● **PROMPT**
Find the number of lines below in which the word "down" appears, and write that number only.

● **DATA PROVIDED**
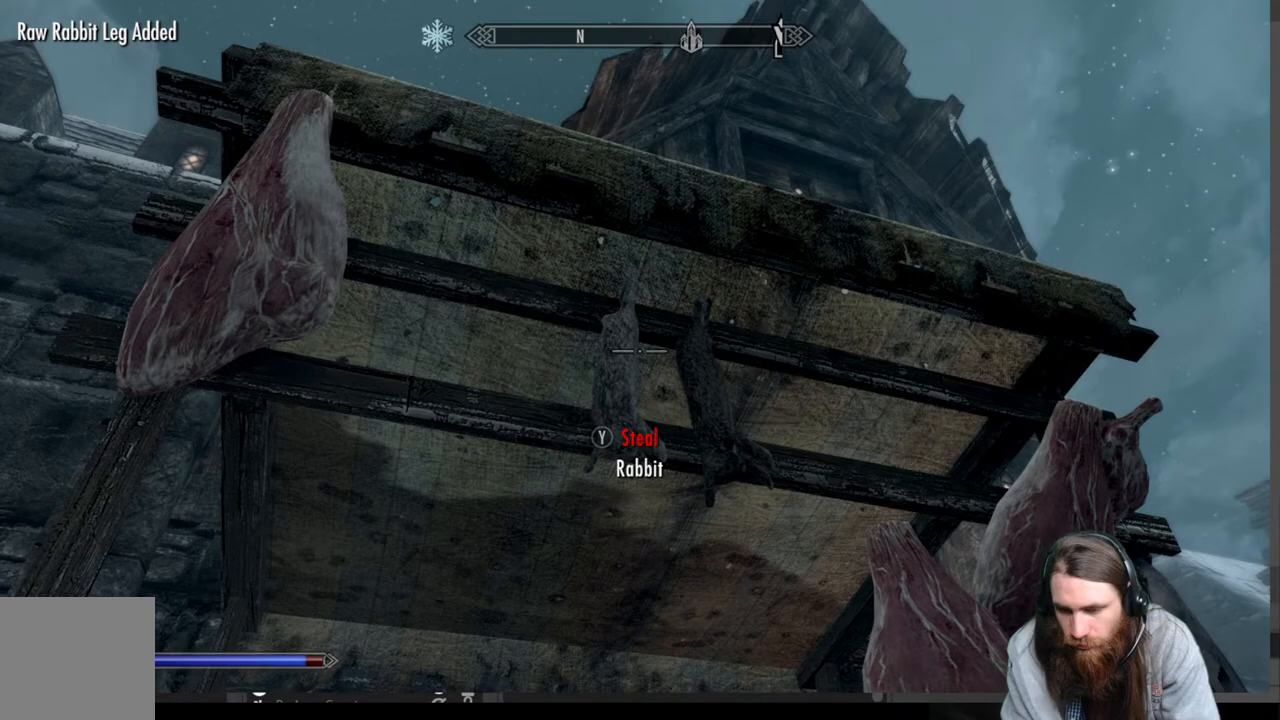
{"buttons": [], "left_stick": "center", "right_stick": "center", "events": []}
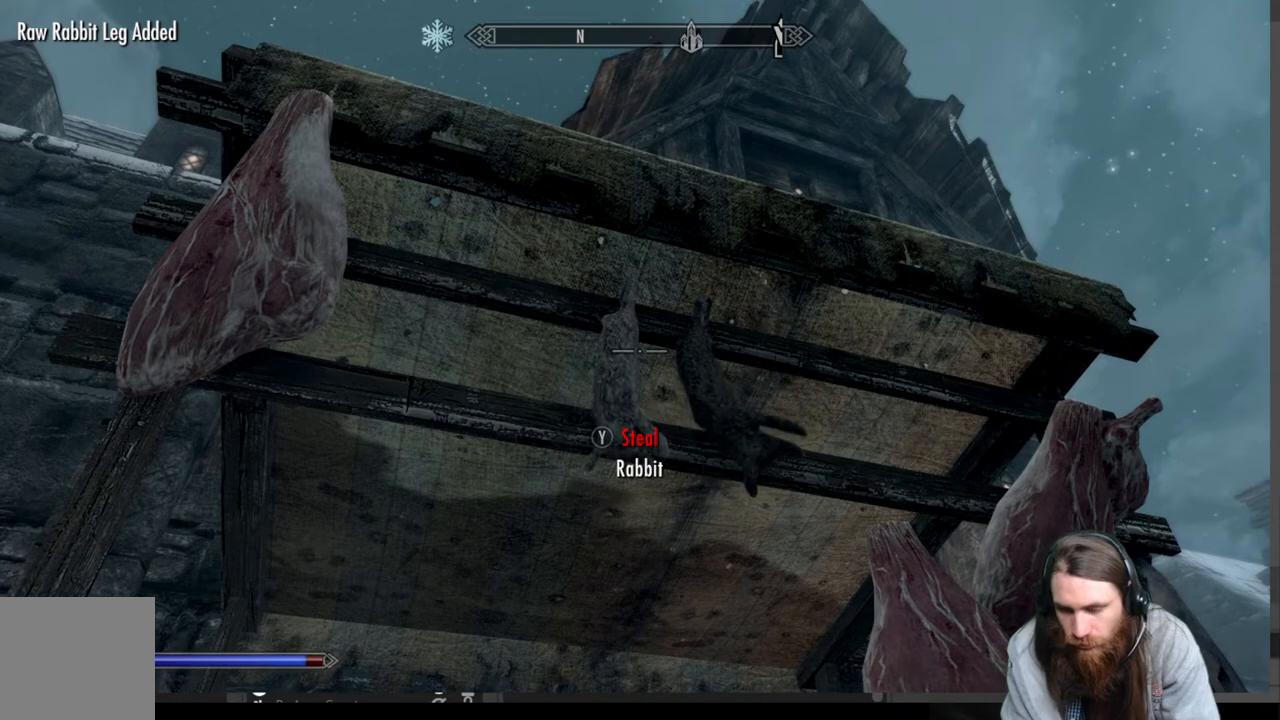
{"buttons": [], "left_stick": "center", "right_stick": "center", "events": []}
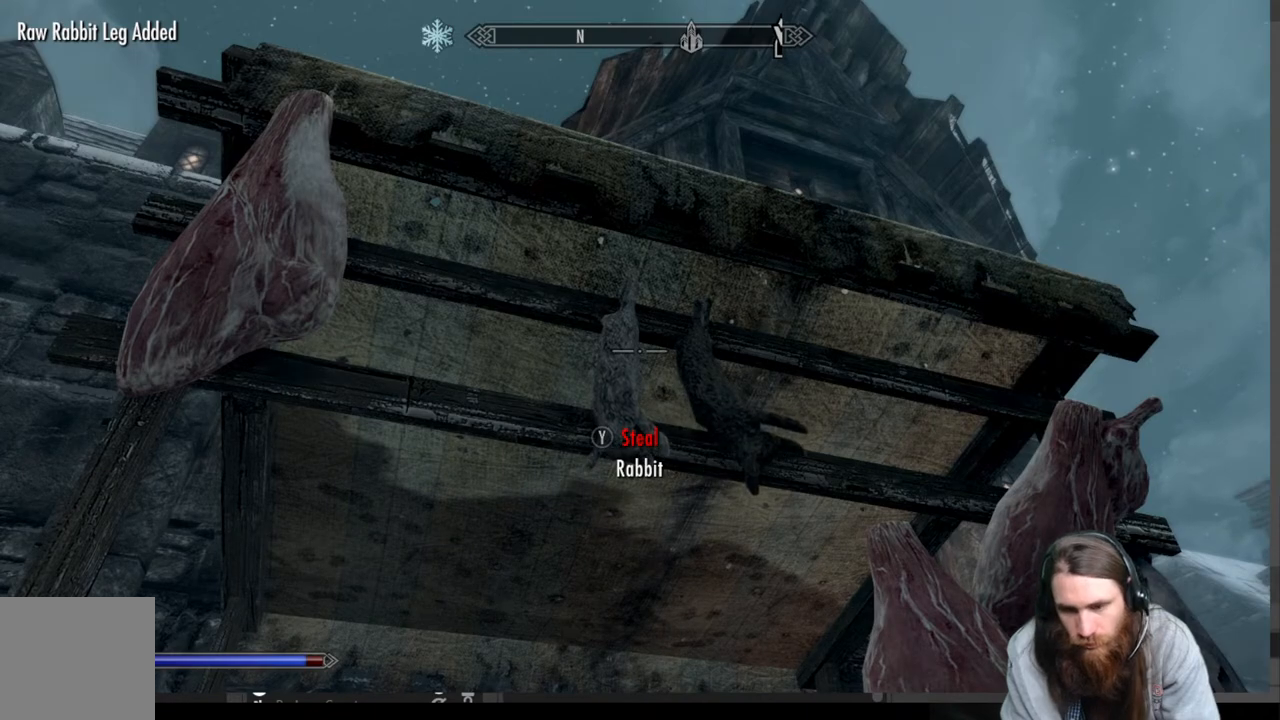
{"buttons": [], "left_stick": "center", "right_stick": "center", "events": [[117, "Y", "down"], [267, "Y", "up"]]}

--

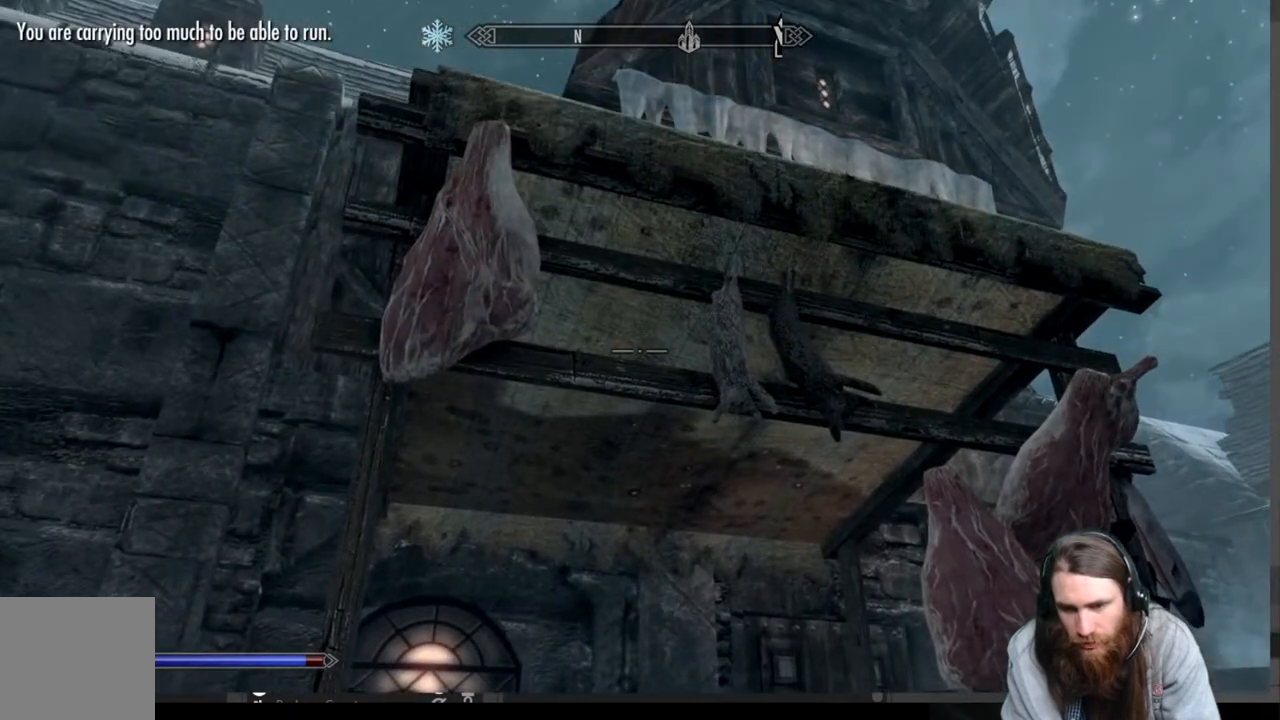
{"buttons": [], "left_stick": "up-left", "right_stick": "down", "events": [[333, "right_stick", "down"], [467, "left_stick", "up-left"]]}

● **RESULT FOR THIS TASK**
2